_DOCUMENT PASSAGE_:
=== Begin Enclosure ===

# 3. **Data Requests**
In this tutorial, we'll explain how to download data.

In [None]:
using Dates, SeisIO
include("safe_rm.jl")

## A. **Requesting data**
`get_data` is the wrapper to online time-series data requests. <br>
You can use it with FDSN dataselect and IRIS timeseries functions.

In [None]:
?get_data

\
**Let's try an example**.\
First, we'll get the current local time.

In [None]:
ds = Dates.now(); ds -= (Day(1) + Millisecond(ds) + Second(ds))
s = string(ds)

Now, let's use that to request some data. From the help text,\
the keywords `s=` and `t=` accept Strings, DateTime objects,\
and numbers. So let's start at `s`, as defined above, and end\
at `t=600`, or 10 minutes later.

In [None]:
cha_str = "UW.MBW..EHZ, UW.SHW..EHZ, UW.HSR..EHZ, UW.TDH..EHZ, CC.PALM..EH?" 
S = get_data("FDSN", cha_str, src="IRIS", s=s, t=600) 

#### **What each positional argument does**
* `"FDSN"` tells get_data to use the FDSN dataselect service for our request
* The long string gives the data channels requested as a comma-separated list

#### **What each keyword does**
* `s=s` sets the start time to `s`, the string created in the cell above.
* `t=600` sets the termination (end) time to 600 seconds after `s`.
* `src="IRIS"` tells get_data to check the IRIS FDSN dataselect server. 

Note: the last keyword isn't equivalent to setting the first positional\
argument to "IRIS", because IRIS runs FDSN dataselect and its own timeseries\
request service (plus many others).\
\
...which channels were there today?

In [None]:
S.t[1]

\
Any sign of TDH? (It's a pleasant hike in summer, but winter outages happen...)

In [None]:
findid("UW.TDH..EHZ", S)

\
Where can we look for data? What servers are available?

In [None]:
?seis_www

\
I bet that CalTech is happy to handle a random download request!

In [None]:
S2 = get_data("FDSN", "CI.SDD..BHZ", src="SCEDC", s=s, t=600, fmt="mseed", msr=true, w=true, demean=true, rr=true)

#### **What the new keywords do:**
* `src="SCEDC"` tells `get_data` to use the SCEDC FDSN servers.
* `fmt="mseed"` specifies the data format for the download. (Note: mseed is actually the default, but including this keyword is useful for tutorial purposes.)
* `w=true` write the download **directly** to disk, byte for byte, before any parsing happens. The file extension is always ".`fmt`". The entire request is saved even if a parsing error happens -- which is rare, but possible with SEED. (Some Blockettes and data decoders are so rare that we've literally never seen them)
* `demean=true` removes the mean of each channel after downloading.
* `rr=true` removes the instrument response, flattening to DC.

=== End Enclosure ===

Stored dataset items
=== Begin Enclosure ===

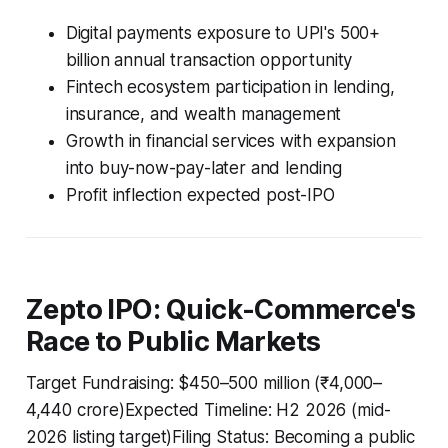
Digital payments exposure to UPI's 500+
billion annual transaction opportunity
Fintech ecosystem participation in lending,
insurance, and wealth management
Growth in financial services with expansion
into buy-now-pay-later and lending
Profit inflection expected post-IPO
Zepto IPO: Quick-Commerce's
Race to Public Markets
Target Fundraising: $450–500 million (₹4,000–
4,440 crore)Expected Timeline: H2 2026 (mid-
2026 listing target)Filing Status: Becoming a public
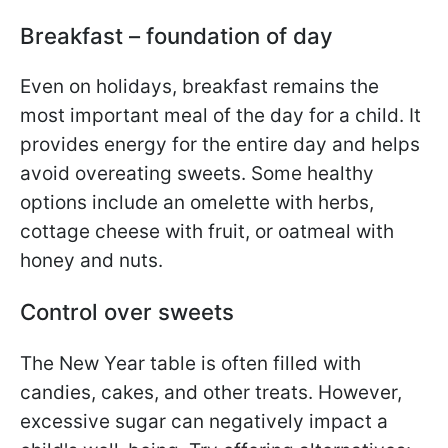
Breakfast – foundation of day
Even on holidays, breakfast remains the
most important meal of the day for a child. It
provides energy for the entire day and helps
avoid overeating sweets. Some healthy
options include an omelette with herbs,
cottage cheese with fruit, or oatmeal with
honey and nuts.
Control over sweets
The New Year table is often filled with
candies, cakes, and other treats. However,
excessive sugar can negatively impact a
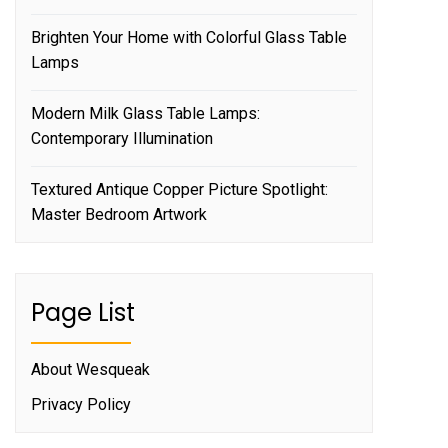
Brighten Your Home with Colorful Glass Table
Lamps
Modern Milk Glass Table Lamps:
Contemporary Illumination
Textured Antique Copper Picture Spotlight:
Master Bedroom Artwork
Page List
About Wesqueak
Privacy Policy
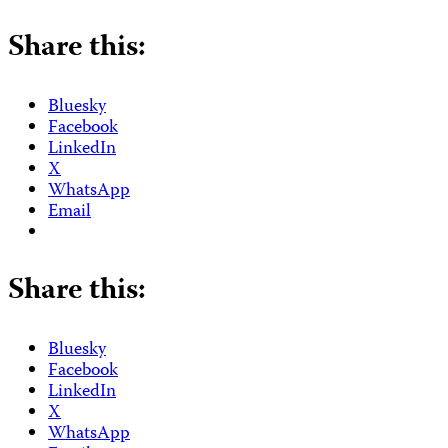
Share this:
Bluesky
Facebook
LinkedIn
X
WhatsApp
Email
Share this:
Bluesky
Facebook
LinkedIn
X
WhatsApp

=== End Enclosure ===

_QUESTIONS ON THE MATERIAL_:
(a) From the records, reproduce verbatim the lines starting at "Breakfast – foundation of day" and ending at "Control over sweets".
(b) Continue the tutorial on downloading data with get_data past its final line.

_RESULTS IN ORDER_:
(a)
Breakfast – foundation of day
Even on holidays, breakfast remains the
most important meal of the day for a child. It
provides energy for the entire day and helps
avoid overeating sweets. Some healthy
options include an omelette with herbs,
cottage cheese with fruit, or oatmeal with
honey and nuts.
Control over sweets

(b)
* `msr=true` uses the multi-stage instrument response. Most users don't need that much detail, so `msr` defaults to `false`.


In [None]:
# Example of single-stage response
S.resp[1]

In [None]:
# Example of multi-stage response
S2.resp[1]

### **Check logs early and often**
All file I/O and data processing operations are logged to the `:notes` \
fields of SeisIO data structures. For example:

In [None]:
S2.notes[1]

Let's make sense of these logs using SeisIO built-ins:

In [None]:
?show_src

In [None]:
show_src(S2)

In [None]:
?show_writes

In [None]:
show_writes(S2)

## B. **Saving requests**
Remember, from above: **data requests can be written directly to disk with\
keyword `w=true`**. This writes raw output to file, even if data parsing\
somehow fails.\
\
In addition, SeisData and SeisChannel structures can be written to ASDF, SAC,\
or to SeisIO's native format, as we saw in the last tutorial.

In [None]:
wseis("req_1.seis", S)

### 1. **Data request syntax is always the same**
\
NN.SSSSS.LL.CC (net.sta.loc.cha, separated by periods) is the expected syntax \
for all web functions. The maximum field width in characters corresponds to the \
length of each field (e.g. 2 for network). Fields can’t contain whitespace. \
\
Data requests in SeisIO all use this syntax, even though IRIS timeseries, \
FDSN dataselect, and SeedLink format strings differently. Request strings are \
converted to the appropriate syntax for the request protocol.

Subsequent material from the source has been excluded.